> About this exercise:
The only thing to send back is the number of lines below that hold the string "Nikotinfri".

Data: Begin

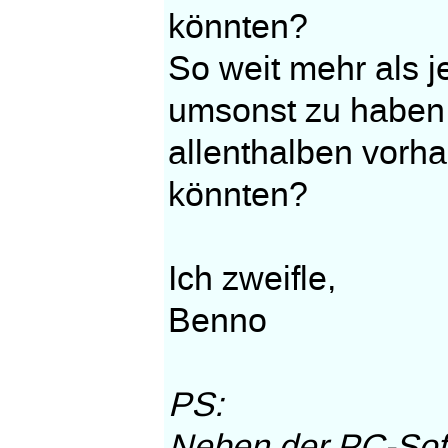
könnten?
So weit mehr als j
umsonst zu haben,
allenthalben vorh
könnten?
Ich zweifle,
Benno
PS:
Neben der PC-Soft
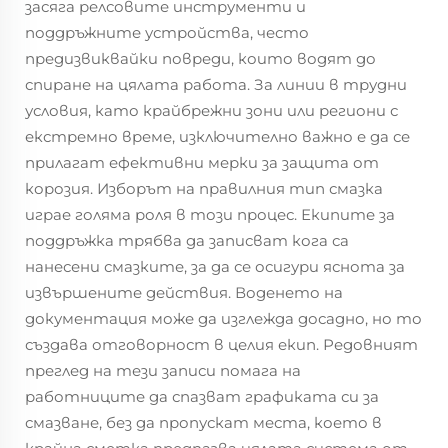
засяга релсовите инструменти и
поддръжните устройства, често
предизвиквайки повреди, които водят до
спиране на цялата работа. За линии в трудни
условия, като крайбрежни зони или региони с
екстремно време, изключително важно е да се
прилагат ефективни мерки за защита от
корозия. Изборът на правилния тип смазка
играе голяма роля в този процес. Екипите за
поддръжка трябва да записват кога са
нанесени смазките, за да се осигури яснота за
извършените действия. Воденето на
документация може да изглежда досадно, но то
създава отговорност в целия екип. Редовният
преглед на тези записи помага на
работниците да спазват графиката си за
смазване, без да пропускат места, което в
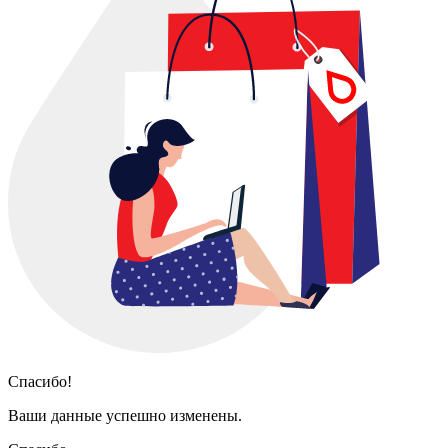
Спасибо!
Ваши данные успешно изменены.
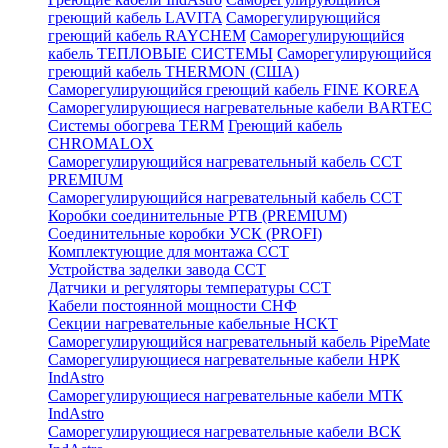
греющий кабель LAVITA
Саморегулирующийся
греющий кабель RAYCHEM
Саморегулирующийся
кабель ТЕПЛОВЫЕ СИСТЕМЫ
Саморегулирующийся
греющий кабель THERMON (США)
Саморегулирующийся греющий кабель FINE KOREA
Саморегулирующиеся нагревательные кабели BARTEC
Системы обогрева TERM
Греющий кабель
CHROMALOX
Саморегулирующийся нагревательный кабель ССТ
PREMIUM
Саморегулирующийся нагревательный кабель ССТ
Коробки соединительные РТВ (PREMIUM)
Соединительные коробки УСК (PROFI)
Комплектующие для монтажа ССТ
Устройства заделки завода ССТ
Датчики и регуляторы температуры ССТ
Кабели постоянной мощности СНФ
Секции нагревательные кабельные НСКТ
Саморегулирующийся нагревательный кабель PipeMate
Саморегулирующиеся нагревательные кабели НРК
IndAstro
Саморегулирующиеся нагревательные кабели МТК
IndAstro
Саморегулирующиеся нагревательные кабели ВСК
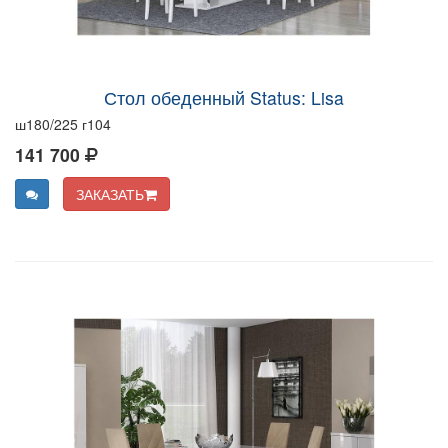
Стол обеденный Status: Lisa
ш180/225 г104
141 700
ЗАКАЗАТЬ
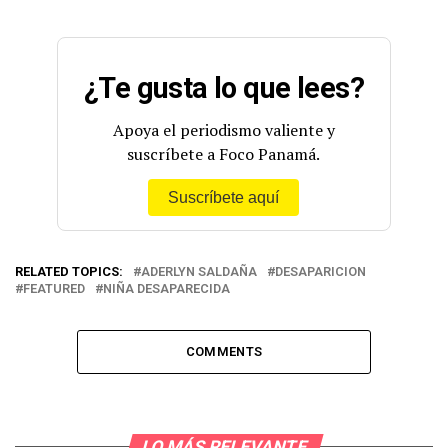
¿Te gusta lo que lees?
Apoya el periodismo valiente y
suscríbete a Foco Panamá.
Suscríbete aquí
RELATED TOPICS:
ADERLYN SALDAÑA
DESAPARICION
FEATURED
NIÑA DESAPARECIDA
COMMENTS
LO MÁS RELEVANTE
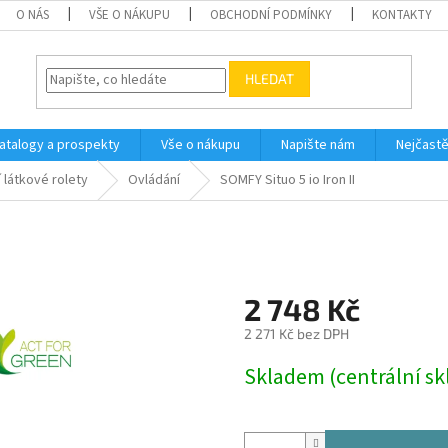
O NÁS
VŠE O NÁKUPU
OBCHODNÍ PODMÍNKY
KONTAKTY
HLEDAT
atalogy a prospekty
Vše o nákupu
Napište nám
Nejčastě
 látkové rolety
Ovládání
SOMFY Situo 5 io Iron II
2 748 Kč
2 271 Kč bez DPH
Měrná
Skladem (centrální sk
cena:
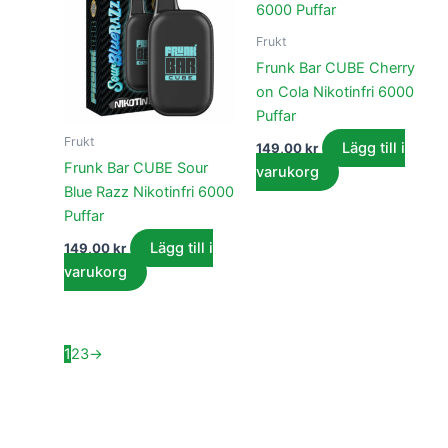
Frukt
Frunk Bar CUBE Cherry
on Cola Nikotinfri 6000
Puffar
Frukt
Lägg till i
149,00
kr
Frunk Bar CUBE Sour
varukorg
Blue Razz Nikotinfri 6000
Puffar
Lägg till i
149,00
kr
varukorg
1
2
3
→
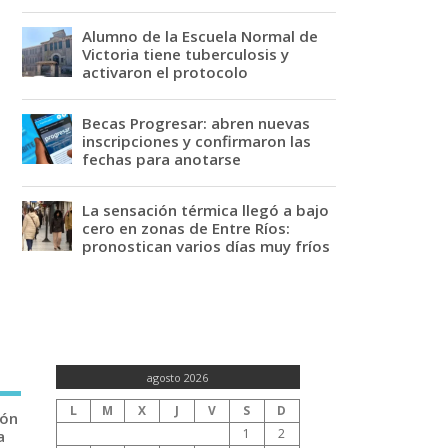
Alumno de la Escuela Normal de
Victoria tiene tuberculosis y
activaron el protocolo
Becas Progresar: abren nuevas
inscripciones y confirmaron las
fechas para anotarse
La sensación térmica llegó a bajo
cero en zonas de Entre Ríos:
pronostican varios días muy fríos
agosto 2026
L
M
X
J
V
S
D
ión
1
2
a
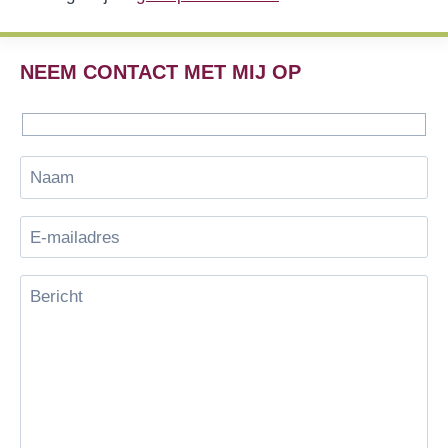
NEEM CONTACT MET MIJ OP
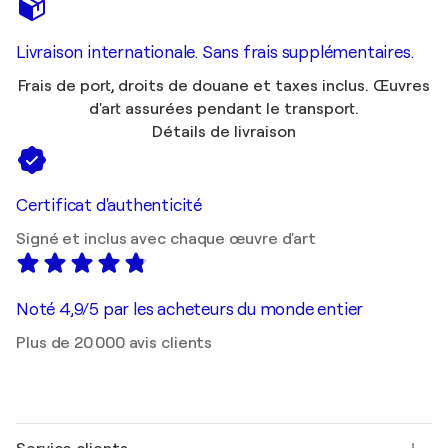
Livraison internationale. Sans frais supplémentaires.
Frais de port, droits de douane et taxes inclus. Œuvres
d'art assurées pendant le transport.
Détails de livraison
Certificat d'authenticité
Signé et inclus avec chaque œuvre d'art
Noté 4,9/5 par les acheteurs du monde entier
Plus de 20 000 avis clients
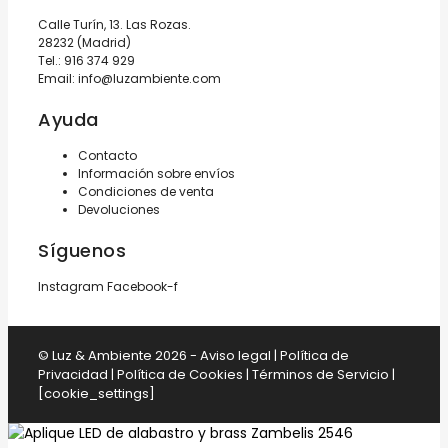
Calle Turín, 13. Las Rozas.
28232 (Madrid)
Tel.:
916 374 929
Email:
info@luzambiente.com
Ayuda
Contacto
Información sobre envíos
Condiciones de venta
Devoluciones
Síguenos
Instagram
Facebook-f
© Luz & Ambiente 2026 -
Aviso legal
|
Política de
Privacidad
|
Política de Cookies
|
Términos de Servicio
|
[cookie_settings]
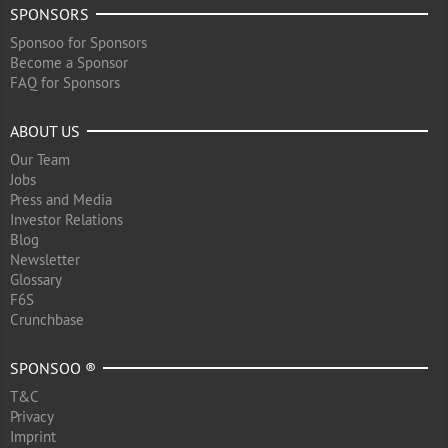
SPONSORS
Sponsoo for Sponsors
Become a Sponsor
FAQ for Sponsors
ABOUT US
Our Team
Jobs
Press and Media
Investor Relations
Blog
Newsletter
Glossary
F6S
Crunchbase
SPONSOO ®
T&C
Privacy
Imprint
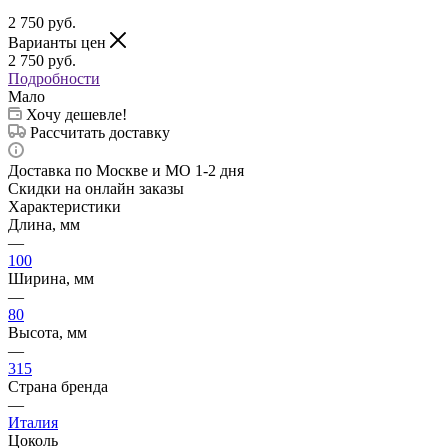
2 750
руб.
Варианты цен
2 750
руб.
Подробности
Мало
Хочу дешевле!
Рассчитать доставку
Доставка по Москве и МО 1-2 дня
Скидки на онлайн заказы
Характеристики
Длина, мм
—
100
Ширина, мм
—
80
Высота, мм
—
315
Страна бренда
—
Италия
Цоколь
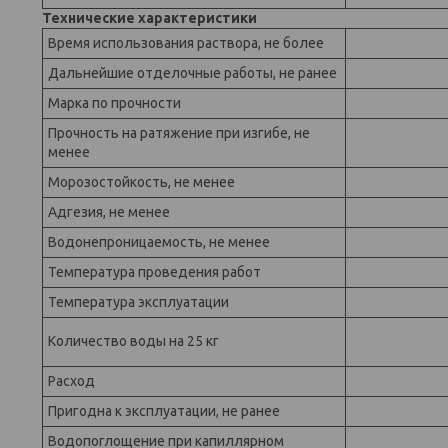
Технические характеристики
Время использования раствора, не более
Дальнейшие отделочные работы, не ранее
Марка по прочности
Прочность на ратяжение при изгибе, не
менее
Морозостойкость, не менее
Адгезия, не менее
Водонепроницаемость, не менее
Температура проведения работ
Температура эксплуатации
Количество воды на 25 кг
Расход
Пригодна к эксплуатации, не ранее
Водопоглощение при капиллярном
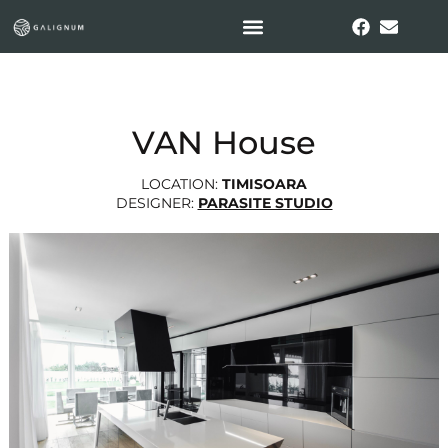
VAN House
LOCATION:
TIMISOARA
DESIGNER:
PARASITE STUDIO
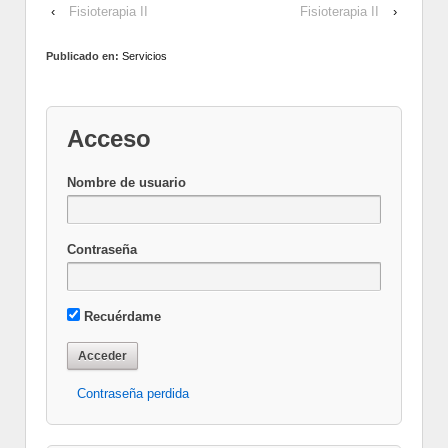
‹
Fisioterapia II
Fisioterapia II
›
Publicado en:
Servicios
Acceso
Nombre de usuario
Contraseña
Recuérdame
Contraseña perdida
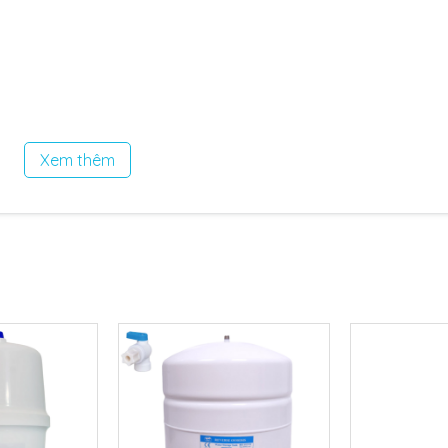
Xem thêm
nguồn cho máy bơm của máy lọc nước RO. Thì Adapter còn đ
làm mát, tưới tiêu rất hợp lý.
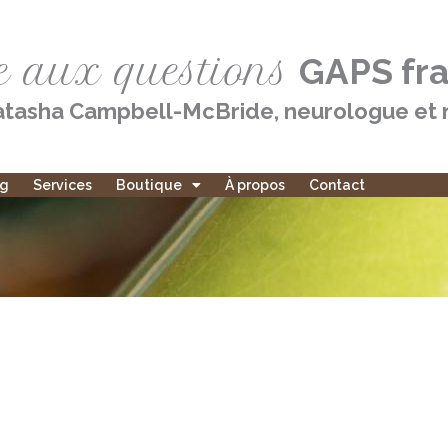
e aux questions
GAPS fr
tasha Campbell-McBride, neurologue et n
og
Services
Boutique
À propos
Contact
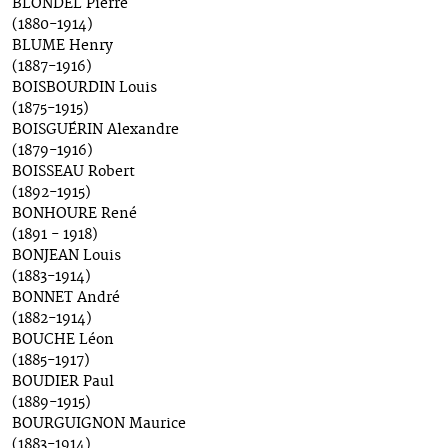
BLONDEL Pierre
(1880-1914)
BLUME Henry
(1887-1916)
BOISBOURDIN Louis
(1875-1915)
BOISGUÉRIN Alexandre
(1879-1916)
BOISSEAU Robert
(1892-1915)
BONHOURE René
(1891 - 1918)
BONJEAN Louis
(1883-1914)
BONNET André
(1882-1914)
BOUCHE Léon
(1885-1917)
BOUDIER Paul
(1889-1915)
BOURGUIGNON Maurice
(1883-1914)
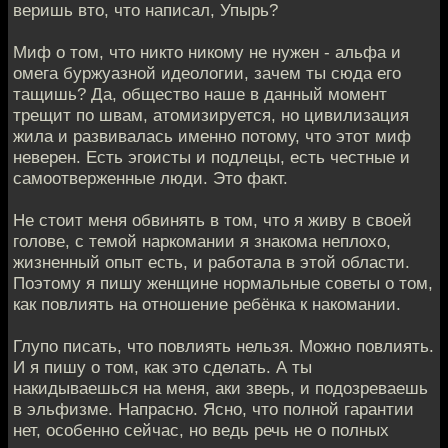
веришь вто, что написал, Упырь?
Миф о том, что никто никому не нужен - альфа и
омега буржуазной идеологии, зачем ты сюда его
тащишь? Да, общество наше в данный момент
трещит по швам, атомизируется, но цивилизация
жила и развивалась именно потому, что этот миф
неверен. Есть эгоисты и подлецы, есть честные и
самоотверженные люди. Это факт.
Не стоит меня обвинять в том, что я живу в своей
голове, с темой наркомании я знакома неплохо,
жизненный опыт есть, и работала в этой области.
Поэтому я пишу женщине нормальные советы о том,
как повлиять на отношение ребёнка к накомании.
Глупо писать, что повлиять нельзя. Можно повлиять.
И я пишу о том, как это сделать. А ты
накидываешься на меня, аки зверь, и подозреваешь
в эльфизме. Напрасно. Ясно, что полной гарантии
нет, особенно сейчас, но ведь речь не о полных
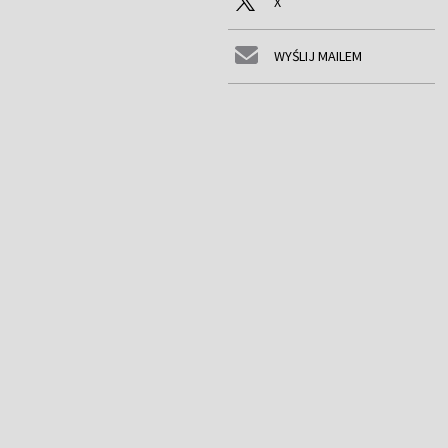
X
WYŚLIJ MAILEM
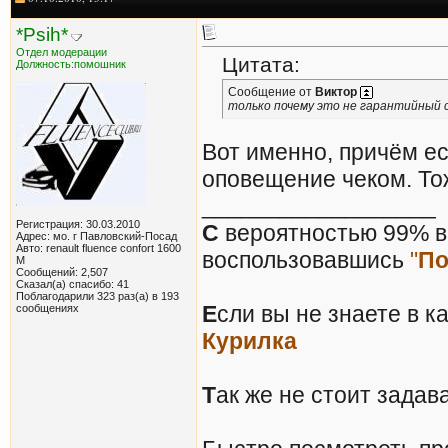
*Psih*
Отдел модерации
Цитата:
Должность:помошник
Сообщение от
Виктор
только почему это не гарантийный с
Вот именно, причём ес
оповещение чеком. То
__________________
Регистрация: 30.03.2010
С
вероятностью 99% вы
Адрес: мо. г Павловский-Посад
Авто: renault fluence confort 1600
воспользовавшись
"
По
М
Сообщений: 2,507
Сказал(а) спасибо: 41
Поблагодарили 323 раз(а) в 193
Е
сли вы не знаете в к
сообщениях
Курилка
Т
ак же не стоит задав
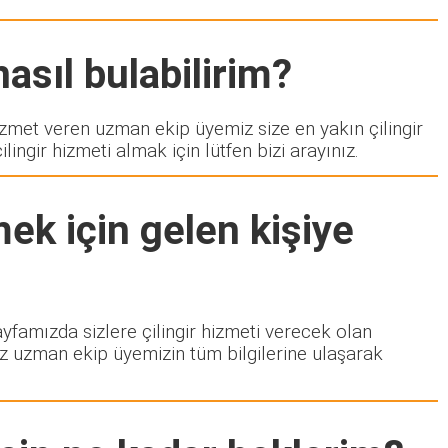
asıl bulabilirim?
et veren uzman ekip üyemiz size en yakın çilingir
ngir hizmeti almak için lütfen bizi arayınız.
ek için gelen kişiye
sayfamızda sizlere çilingir hizmeti verecek olan
ız uzman ekip üyemizin tüm bilgilerine ulaşarak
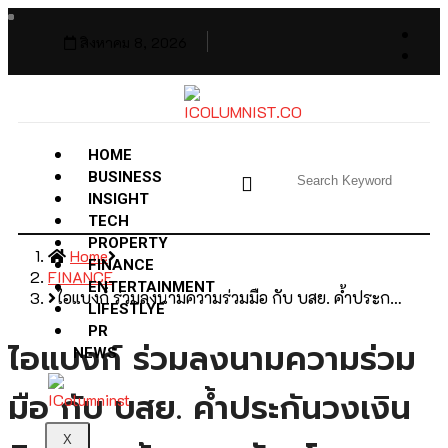
สิงหาคม 8, 2026
HOME
BUSINESS
INSIGHT
TECH
PROPERTY
Home
FINANCE
FINANCE
ENTERTAINMENT
ไอแบงก์ ร่วมลงนามความร่วมมือ กับ บสย. ค้ำประก…
LIFESTLYE
PR
ไอแบงก์ ร่วมลงนามความร่วม
NEWS
มือ กับ บสย. ค้ำประกันวงเงิน
X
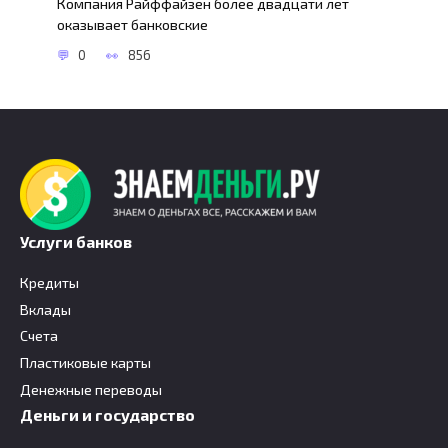
Компания Райффайзен более двадцати лет
оказывает банковские
0
856
Услуги банков
Кредиты
Вклады
Счета
Пластиковые карты
Денежные переводы
Деньги и государство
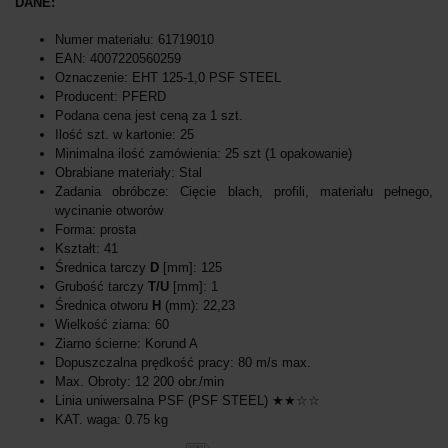
DANE:
Numer materiału: 61719010
EAN: 4007220560259
Oznaczenie: EHT 125-1,0 PSF STEEL
Producent: PFERD
Podana cena jest ceną za 1 szt.
Ilość szt. w kartonie: 25
Minimalna ilość zamówienia: 25 szt (1 opakowanie)
Obrabiane materiały: Stal
Zadania obróbcze: Cięcie blach, profili, materiału pełnego,
wycinanie otworów
Forma: prosta
Kształt: 41
Średnica tarczy
D
[mm]: 125
Grubość tarczy
T/U
[mm]: 1
Średnica otworu
H
(mm): 22,23
Wielkość ziarna: 60
Ziarno ścierne: Korund A
Dopuszczalna prędkość pracy: 80 m/s max.
Max. Obroty: 12 200 obr./min
Linia uniwersalna PSF (PSF STEEL) ★★☆☆
KAT. waga: 0.75 kg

Data: End

> Finished exercise:
2